In the meta-analysis, a higher number and frequency of clinician-administered assessments (CAAs) were associated with an increased placebo response even after accounting for factors like the number of trial sites, patient in-clinic visits, and treatment type. Other factors investigated include the number of trial sites and study duration, with neither showing a significant association with placebo effects. Higher baseline depression severity, as measured by HAM-D scores, appeared to have a modest association with a greater placebo change, though a limited subset of studies included baseline HAM-D scores.
This research provides new insights into factors potentially influencing the placebo effect and highlights the need for further investigation into the impact of design factors in MDD clinical trials.

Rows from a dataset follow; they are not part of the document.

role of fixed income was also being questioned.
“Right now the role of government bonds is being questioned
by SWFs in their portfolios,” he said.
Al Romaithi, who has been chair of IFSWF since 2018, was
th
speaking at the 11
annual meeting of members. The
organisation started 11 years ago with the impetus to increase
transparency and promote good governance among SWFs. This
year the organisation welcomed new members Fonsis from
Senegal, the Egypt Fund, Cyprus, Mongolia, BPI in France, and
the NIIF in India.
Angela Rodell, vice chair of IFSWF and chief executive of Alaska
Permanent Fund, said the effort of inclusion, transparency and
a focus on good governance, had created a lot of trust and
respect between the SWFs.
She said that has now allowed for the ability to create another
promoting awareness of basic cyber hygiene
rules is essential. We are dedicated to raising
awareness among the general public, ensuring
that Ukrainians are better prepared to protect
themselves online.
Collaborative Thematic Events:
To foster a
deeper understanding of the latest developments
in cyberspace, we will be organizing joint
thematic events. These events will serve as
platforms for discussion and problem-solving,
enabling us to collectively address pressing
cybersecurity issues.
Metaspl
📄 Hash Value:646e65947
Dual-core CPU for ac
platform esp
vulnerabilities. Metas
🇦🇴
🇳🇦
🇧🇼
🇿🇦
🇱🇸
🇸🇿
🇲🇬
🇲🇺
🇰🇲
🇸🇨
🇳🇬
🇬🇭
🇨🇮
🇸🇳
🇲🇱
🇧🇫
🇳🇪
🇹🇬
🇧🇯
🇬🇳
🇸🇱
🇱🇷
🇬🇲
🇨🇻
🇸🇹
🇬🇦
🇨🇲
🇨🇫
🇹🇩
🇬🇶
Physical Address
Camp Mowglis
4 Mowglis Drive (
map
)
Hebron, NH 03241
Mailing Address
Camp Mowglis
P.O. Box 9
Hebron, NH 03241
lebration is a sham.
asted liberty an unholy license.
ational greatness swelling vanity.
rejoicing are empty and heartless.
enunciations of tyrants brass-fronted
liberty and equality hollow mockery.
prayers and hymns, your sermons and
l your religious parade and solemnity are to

About Seaport Therapeutics
Seaport Therapeutics is a clinical-stage biopharmaceutical company advancing the development of novel neuropsychiatric medicines in areas of high unmet patient needs. The Company has a proven strategy of advancing clinically validated mechanisms previously held back by limitations that are overcome with its proprietary GlyphTM technology platform. All the therapeutic candidates in its pipeline of first and best-in-class medicines are based on the Glyph platform, which is uniquely designed to enable oral bioavailability, bypass first-pass metabolism and reduce liver enzyme elevations or hepatotoxicity and other side effects. Seaport is led by an experienced team that invented and advanced important neuropsychiatric medicines and are guided by an extensive network of renowned scientists, clinicians and key opinion leaders. For more information, please visit www.seaporttx.com.
Footnotes
1.Turner, E. H., Matthews, A. M., Linardatos, E., Tell, R. A., & Rosenthal, R. (2008). Selective publication of antidepressant trials and its influence on apparent efficacy. NEJM, 358(3), 252–260.
2. Walsh, B. T., Seidman, S. N., Sysko, R., & Gould, M. (2002).